▸ Instruction 1: Which transforms does train_tfms in the image transform excerpt compose, in order?
▸ Instruction 2: Switch "generalizes" to "performs well on unseen images" in the image transform excerpt, and write out everything from "### Cell 15: Train/Validation" down to "memorizing training data)".

(Beginning of Extract)

1. `T.Resize(int(IMGSZ * 1.15))`
   - Directly resize to 343×343 (no randomness)

2. `T.CenterCrop(IMGSZ)`
   - Crops center 299×299 region (deterministic, no randomness)
   - **Why center?** Most important part of image usually in center; consistent evaluation

3. `T.ToTensor()` — Same as train

4. `T.Normalize([0.485, 0.456, 0.406], [0.229, 0.224, 0.225])` — Same as train

**Key difference:** Training uses augmentation (random crops, color jitter, flips) to artificially expand the dataset; val/test use deterministic transforms for reproducible evaluation.

In [None]:

train_tfms = T.Compose([

    T.Resize(int(IMGSZ * 1.15)),
    T.RandomResizedCrop(IMGSZ, scale=(0.8, 1.0), ratio=(0.8, 1.2)),
    T.RandomHorizontalFlip(),
    T.ColorJitter(brightness=0.15, contrast=0.15, saturation=0.1, hue=0.05),
    T.ToTensor(),
    T.Normalize(mean=[0.485, 0.456, 0.406], std=[0.229, 0.224, 0.225]),
])


val_tfms = T.Compose([
    T.Resize(int(IMGSZ * 1.15)),
    T.CenterCrop(IMGSZ),
    T.ToTensor(),
    T.Normalize(mean=[0.485, 0.456, 0.406], std=[0.229, 0.224, 0.225]),
])

### Cell 15: Train/Validation Split and DataLoaders — Detailed Breakdown

**What this cell does:** Splits train data into training (80%) and validation (20%) sets while keeping all crops from the same image together, then creates efficient data loaders.

**Why split?** We need:
- **Training set:** To update model weights
- **Validation set:** To check if model generalizes (not just memorizing training data)

(End of Extract)
(Beginning of Given entries)

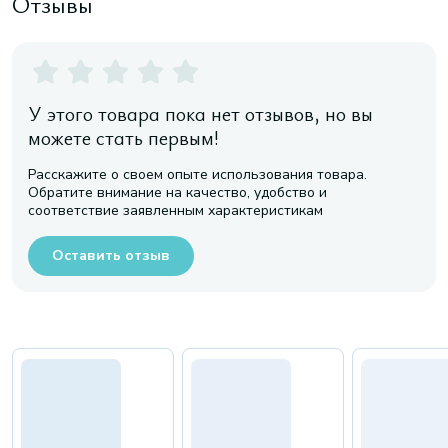
Отзывы
У этого товара пока нет отзывов, но вы
можете стать первым!
Расскажите о своем опыте использования товара.
Обратите внимание на качество, удобство и
соответствие заявленным характеристикам
Оставить отзыв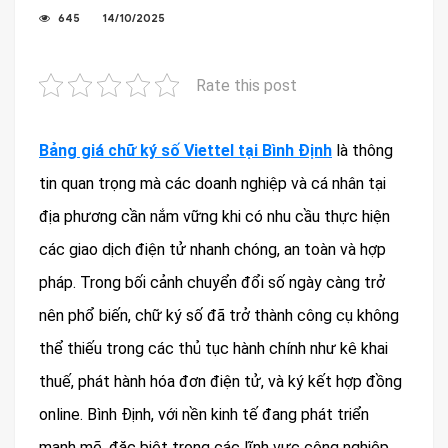
645
14/10/2025
Rate this post
Bảng giá chữ ký số Viettel tại Bình Định
là thông
tin quan trọng mà các doanh nghiệp và cá nhân tại
địa phương cần nắm vững khi có nhu cầu thực hiện
các giao dịch điện tử nhanh chóng, an toàn và hợp
pháp. Trong bối cảnh chuyển đổi số ngày càng trở
nên phổ biến, chữ ký số đã trở thành công cụ không
thể thiếu trong các thủ tục hành chính như kê khai
thuế, phát hành hóa đơn điện tử, và ký kết hợp đồng
online. Bình Định, với nền kinh tế đang phát triển
mạnh mẽ, đặc biệt trong các lĩnh vực công nghiệp,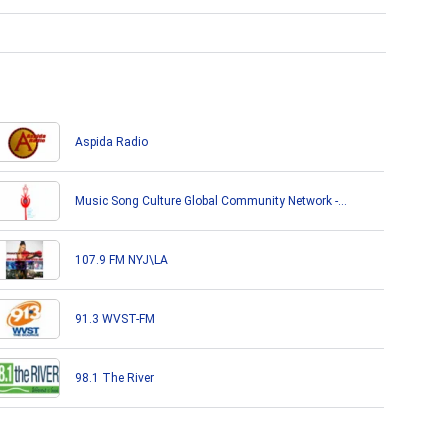
Aspida Radio
Music Song Culture Global Community Network -
ACSCCN
107.9 FM NYJ\LA
91.3 WVST-FM
98.1 The River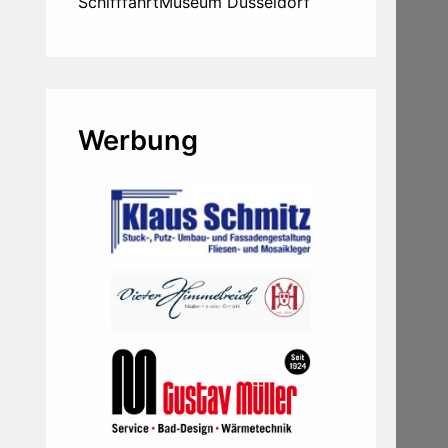
SchifffahrtMuseum Düsseldorf
Werbung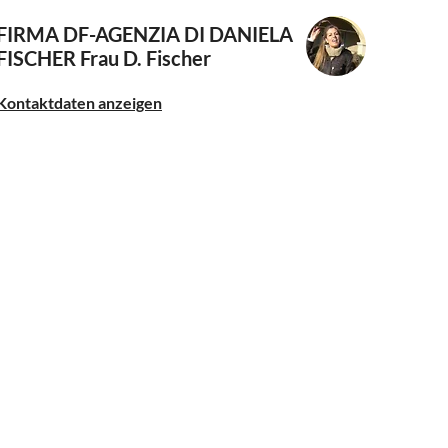
FIRMA DF-AGENZIA DI DANIELA
FISCHER
Frau D. Fischer
Kontaktdaten anzeigen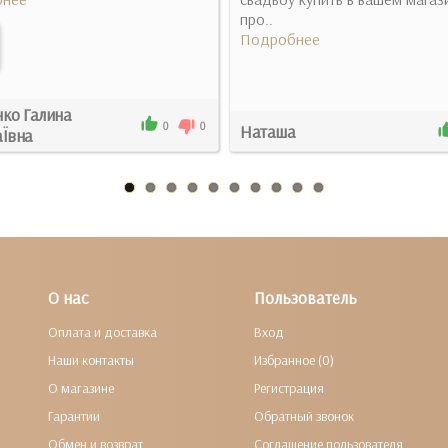
про..
Подробнее
ко Галина
0
0
Наташа
Ївна
О нас
Пользователь
Оплата и доставка
Вход
Наши контакты
Избранное (0)
О магазине
Регистрация
Гарантии
Обратный звонок
Обмен и возврат
Соглашение пользователя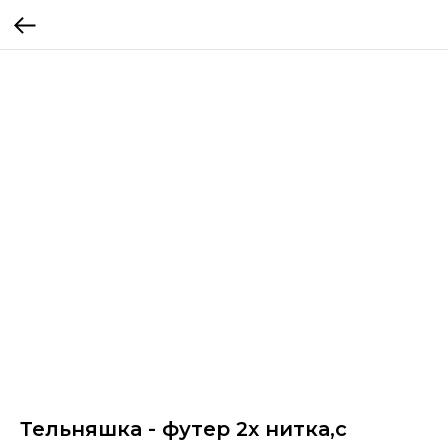
Тельняшка - футер 2х нитка,c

(End of Given entries)

▸ Answer box 1:
1. T.Resize
2. T.RandomResizedCrop
3. T.RandomHorizontalFlip
4. T.ColorJitter
5. T.ToTensor
6. T.Normalize

▸ Answer box 2:
### Cell 15: Train/Validation Split and DataLoaders — Detailed Breakdown

**What this cell does:** Splits train data into training (80%) and validation (20%) sets while keeping all crops from the same image together, then creates efficient data loaders.

**Why split?** We need:
- **Training set:** To update model weights
- **Validation set:** To check if model performs well on unseen images (not just memorizing training data)